My retreat ended at Château Mumm, well out of the firing zone, where Gen. Count von Waldersee did the honors in the unavoidable absence of the owner, said to be related to a well-known brand of champagne. On inquiry, I learned that the champagne cellars of Château Mumm were quite empty, but the retreating French were said to have caused the vacuum, not the Germans. Château Mumm's absentee owner will be glad to learn that his property is being well cared for, pending his return. I was interested to note quite recent issues of The London Times, Daily Mail, and London Daily Telegraph on the drawing room table.

"It's very interesting, you know, to read what our enemies are saying about us," a staff officer explained.

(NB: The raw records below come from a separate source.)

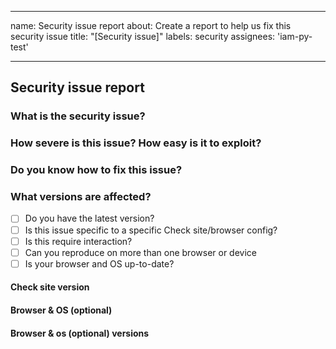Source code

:  ---

name: Security issue report
about: Create a report to help us fix this security issue
title: "[Security issue]"
labels: security
assignees: 'iam-py-test'

---
## Security issue report
### What is the security issue?

<!--use this section to discribe the issue in detail - make it sound scary-->
### How severe is this issue? How easy is it to exploit?
<!--this will help me decide how quickly to fix this & how to warn users
all security issues are important, but some must be fixed immediately, and some require me to inform people about this
-->

### Do you know how to fix this issue?

<!--
if you already know a solution, this will help me ensure users get the patch quickly
don't feel bad if you don't have a solution; we can work together to fix it
-->

### What versions are affected?

- [ ] Do you have the latest version? <!--this issue could have already been fixed-->
- [ ] Is this issue specific to a specific Check site/browser config? 
- [ ] Is this require interaction?
- [ ] Can you reproduce on more than one browser or device
- [ ] Is your browser and OS up-to-date? <!--if you browser is not up-to-date, this could cause issues with Check Site. You should keep your browser & OS up-to-date no matter what device you have-->
#### Check site version

#### Browser & OS (optional)
<!--browser is required due to browser-specific issues. Except in very specific issues, (i.e. an exploit which uses something specific to iOS) OS is not required.-->
#### Browser & os (optional) versions
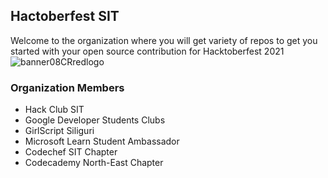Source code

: ## Hactoberfest SIT
Welcome to the organization where you will get variety of repos to get you started with your open source contribution for Hacktoberfest 2021
![banner08CRredlogo](https://user-images.githubusercontent.com/53443872/134805982-2c0a1f92-8ef2-4461-a605-e00c3a11b46a.png)

### Organization Members
- Hack Club SIT
- Google Developer Students Clubs
- GirlScript Siliguri
- Microsoft Learn Student Ambassador
- Codechef SIT Chapter
- Codecademy North-East Chapter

Two other items of miscellaneous interest were picked up. From a well informed source I learned that at one stage of the game, the English "Long Toms" were posted to good advantage back of Rheims out of range of the German heavy artillery. Although their lyddite shells were alleged to have been comparatively harmless and did little damage, they were nevertheless silenced on general principles and by a very simple expedient. Every time the "Long Toms" were fired, a few answering shells were sent their way and, of course, falling short, dropped into the city. This gave rise to stories of "furious bombardment of Rheims," but also caused the withdrawal of the "Long Toms" to spare the city.

A General whose name is familiar to every reader of The New York Times said:

"I could take Rheims with my corps in twenty-four hours."

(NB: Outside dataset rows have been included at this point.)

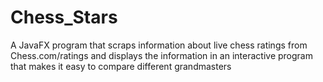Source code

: # Chess_Stars
A JavaFX program that scraps information about live chess ratings from Chess.com/ratings and displays the information in an interactive program that makes it easy to compare different grandmasters
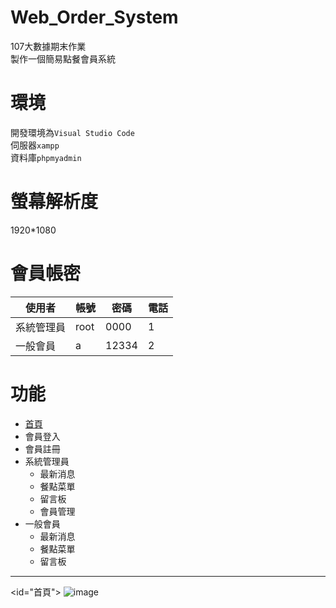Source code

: # Web_Order_System
107大數據期末作業<br>
製作一個簡易點餐會員系統
# 環境
開發環境為`Visual Studio Code`<br>
伺服器`xampp`<br>
資料庫`phpmyadmin`
# 螢幕解析度
1920*1080
# 會員帳密
|使用者|帳號|密碼|電話|
|----|----|-----|-----|
|系統管理員|root|0000|1|
|一般會員|a|12334|2|


# 功能
* [首頁](#首頁)
* 會員登入
* 會員註冊
* 系統管理員
    * 最新消息
	* 餐點菜單
	* 留言板
	* 會員管理
* 一般會員
    * 最新消息
	* 餐點菜單
	* 留言板
___

<id="首頁">
![image](https://github.com/HzYu/TMUST_code/blob/master/Web_Order_System/pic/pic1.PNG)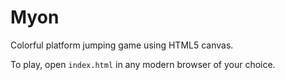 Myon
====

Colorful platform jumping game using HTML5 canvas.

To play, open `index.html` in any modern browser of your choice.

But there was no present advantage in storming it at this time, and certain disadvantages, for in addition to certain strategic reasons, it was explained, the Germans would be saddled with the burden of having to administer and feed the large city.

The "battle of Rheims" looked to me very much like a put-up job, a game of trying to silence one another's batteries and nothing more. A heavy artillery duel is essentially a contest between trained observers trying to get a line on the whereabouts of the enemy's guns, and looking down on Rheims from the German hills, even a lay correspondent could sense the military necessity which would drive the French to make use of the only high spots in town from which you could see anything for observation purposes, and the equally grim necessity for the Germans to dislodge them. I came away with the impression that the world owes a real debt of gratitude to "the friend of the Rheims Cathedral."